A microprocessor includes: an instruction fetching component for fetching a received macro instruction sequence; a decoding component coupled to the instruction fetching component to receive the fetched macro instruction sequence and decoding a microinstruction sequence; a dispatching and issuing phase coupled to the decoding component to receive the microinstruction sequence, by reordering the microinstruction sequence to perform one of a plurality of dependent coding groups to optimize the microinstruction sequence An optimization engine; a plurality of engines of the microprocessor coupled to the dispatch and release phase to receive a plurality of dependent code groups for execution in parallel; and a sequence of caches coupled to the dispatch and release phase for receiving And storing a copy of the optimized microinstruction sequence for subsequent use in subsequent clicks on one of the optimized microinstruction sequences.

The microprocessor of claim 8 wherein the copy of the decoded microinstruction is stored in a microinstruction cache.

The microprocessor of claim 8 wherein the optimizing program is executed using one of the dispatch and release phases of the microprocessor.

The microprocessor of claim 10, wherein the dispatching and publishing stages The segment further includes an instruction scheduler and optimizer component, and the instruction scheduler and optimizer component reorders the microinstruction sequence into the optimized microinstruction sequence.

The microprocessor of claim 8, wherein the optimizing program further comprises dynamically expanding the sequence of microinstructions.

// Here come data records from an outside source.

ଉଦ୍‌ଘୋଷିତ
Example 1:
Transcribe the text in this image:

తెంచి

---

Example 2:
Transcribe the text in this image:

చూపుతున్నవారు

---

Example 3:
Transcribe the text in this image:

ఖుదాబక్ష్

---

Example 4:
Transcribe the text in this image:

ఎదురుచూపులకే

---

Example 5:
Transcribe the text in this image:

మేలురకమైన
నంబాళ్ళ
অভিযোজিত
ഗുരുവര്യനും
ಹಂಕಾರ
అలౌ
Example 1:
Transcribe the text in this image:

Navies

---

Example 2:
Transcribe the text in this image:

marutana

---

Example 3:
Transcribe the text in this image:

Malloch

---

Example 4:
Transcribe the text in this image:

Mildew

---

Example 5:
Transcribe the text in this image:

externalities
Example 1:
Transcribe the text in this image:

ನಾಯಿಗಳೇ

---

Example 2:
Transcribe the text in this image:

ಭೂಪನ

The microprocessor of claim 8, wherein the optimizing program is executed via a plurality of iterations.

The microprocessor of claim 8, wherein the optimizing program is executed by a register renaming program to enable the reordering.

A method for speeding up encoding optimization in a microprocessor, comprising: accessing an input microinstruction sequence using a software-based optimizer entityized in the memory; using the SIMD instruction to assemble the slave Inputting a dependency matrix of the dependency information of the microinstruction sequence; scanning a plurality of columns of the dependency matrix to optimize the microinstruction sequence by reordering the microinstruction sequence to one of a plurality of dependent coding groups An instruction sequence is executed to perform an optimization process; outputting the plurality of dependency coding groups to the plurality of engines of the microprocessor for execution in parallel; and storing a copy of the optimized microinstruction sequence to a sequence of caches, For subsequent use in subsequent clicks on one of the optimized microinstruction sequences.

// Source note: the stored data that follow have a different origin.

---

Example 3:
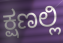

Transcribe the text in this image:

ಕ್ಷಣಲ್ಲಿ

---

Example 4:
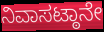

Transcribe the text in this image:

ನಿವಾಸಟ್ಠಾನೇ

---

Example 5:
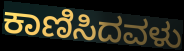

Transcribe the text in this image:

ಕಾಣಿಸಿದವಳು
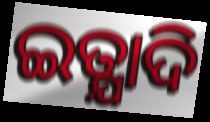
ଇତ୍ଯାଦି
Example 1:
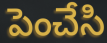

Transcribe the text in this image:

పెంచేసి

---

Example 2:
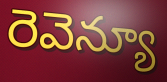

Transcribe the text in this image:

రెవెన్యూ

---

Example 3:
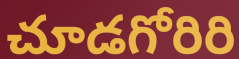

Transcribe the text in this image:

చూడగోరిరి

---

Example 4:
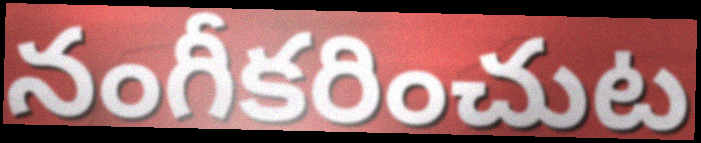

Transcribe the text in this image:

నంగీకరించుట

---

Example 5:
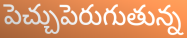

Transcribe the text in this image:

పెచ్చుపెరుగుతున్న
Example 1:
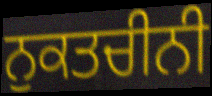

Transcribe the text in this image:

ਨੁਕਤਚੀਨੀ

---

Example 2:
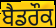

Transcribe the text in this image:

ਬੈਡਰੌਕ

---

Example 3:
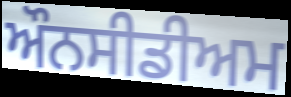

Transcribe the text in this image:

ਔਨਸੀਡੀਅਮ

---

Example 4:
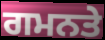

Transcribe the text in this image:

ਗਮਨਤੇ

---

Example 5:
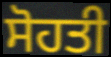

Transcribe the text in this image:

ਸੋਹਤੀ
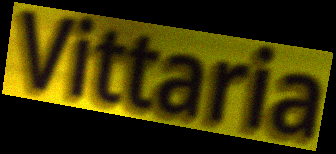
Vittaria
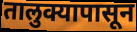
तालुक्यापासून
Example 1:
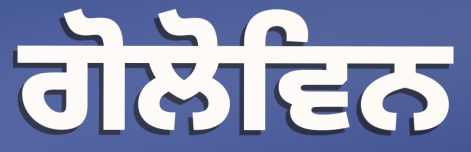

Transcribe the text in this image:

ਗੋਲੋਵਿਨ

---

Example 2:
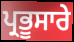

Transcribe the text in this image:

ਪ੍ਰਭੂਸਾਰੇ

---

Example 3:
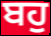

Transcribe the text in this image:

ਬਹੁ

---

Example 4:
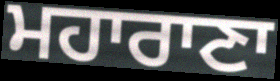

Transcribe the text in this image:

ਮਹਾਰਾਣਾ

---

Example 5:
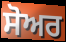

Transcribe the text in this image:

ਸੋਅਰ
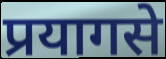
प्रयागसे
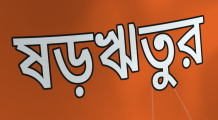
ষড়ঋতুর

The method of claim 15, wherein the optimizing program further comprises scanning a plurality of columns of the dependency matrix to identify matching instructions.

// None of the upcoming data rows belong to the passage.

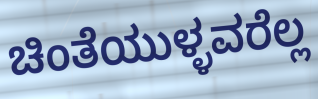
ಚಿಂತೆಯುಳ್ಳವರೆಲ್ಲ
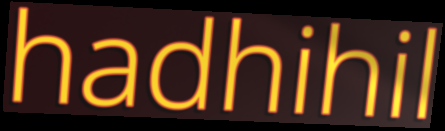
hadhihil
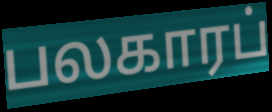
பலகாரப்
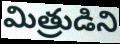
మిత్రుడిని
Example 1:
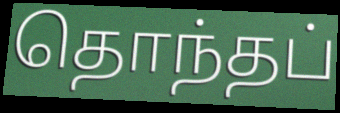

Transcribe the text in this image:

தொந்தப்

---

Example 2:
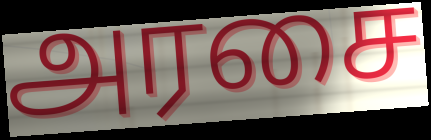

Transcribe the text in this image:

அரசை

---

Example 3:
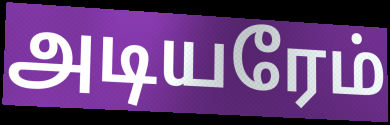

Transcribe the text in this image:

அடியரேம்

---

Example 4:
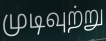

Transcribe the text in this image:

முடிவுற்று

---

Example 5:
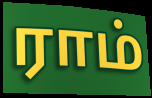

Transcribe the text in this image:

ராம்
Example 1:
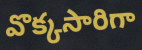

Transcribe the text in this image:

వొక్కసారిగా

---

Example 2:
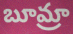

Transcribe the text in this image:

బూమ్రా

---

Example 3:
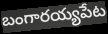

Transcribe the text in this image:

బంగారయ్యపేట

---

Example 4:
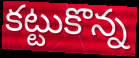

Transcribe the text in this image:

కట్టుకొన్న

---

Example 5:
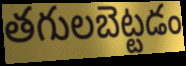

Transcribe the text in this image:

తగులబెట్టడం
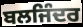
ਬਲਜਿੰਦਰ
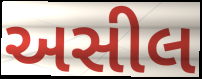
અસીલ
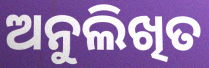
ଅନୁଲିଖିତ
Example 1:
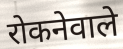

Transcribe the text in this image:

रोकनेवाले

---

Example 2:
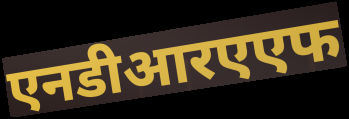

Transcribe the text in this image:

एनडीआरएएफ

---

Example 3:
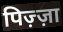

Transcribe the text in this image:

पिज़्ज़ा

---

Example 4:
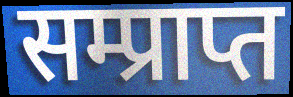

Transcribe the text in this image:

सम्प्राप्त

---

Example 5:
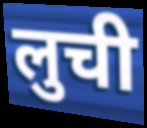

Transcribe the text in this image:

The method of claim 16, wherein the optimizing program further comprises analyzing the matching instruction to determine whether the matching instruction includes a blocking dependency, and wherein the renaming is performed to remove the blocking dependency.

The method of claim 17, wherein the first matching instruction sequence for each column of the dependency matrix is moved into a corresponding dependency group.

The method of claim 15 wherein the copy of the optimized microinstruction sequence is stored in a memory hierarchy of the microprocessor.

The method of claim 19, wherein the memory hierarchy comprises an L1 cache and an L2 cache.

The method of claim 20, wherein the memory hierarchy further comprises a system memory.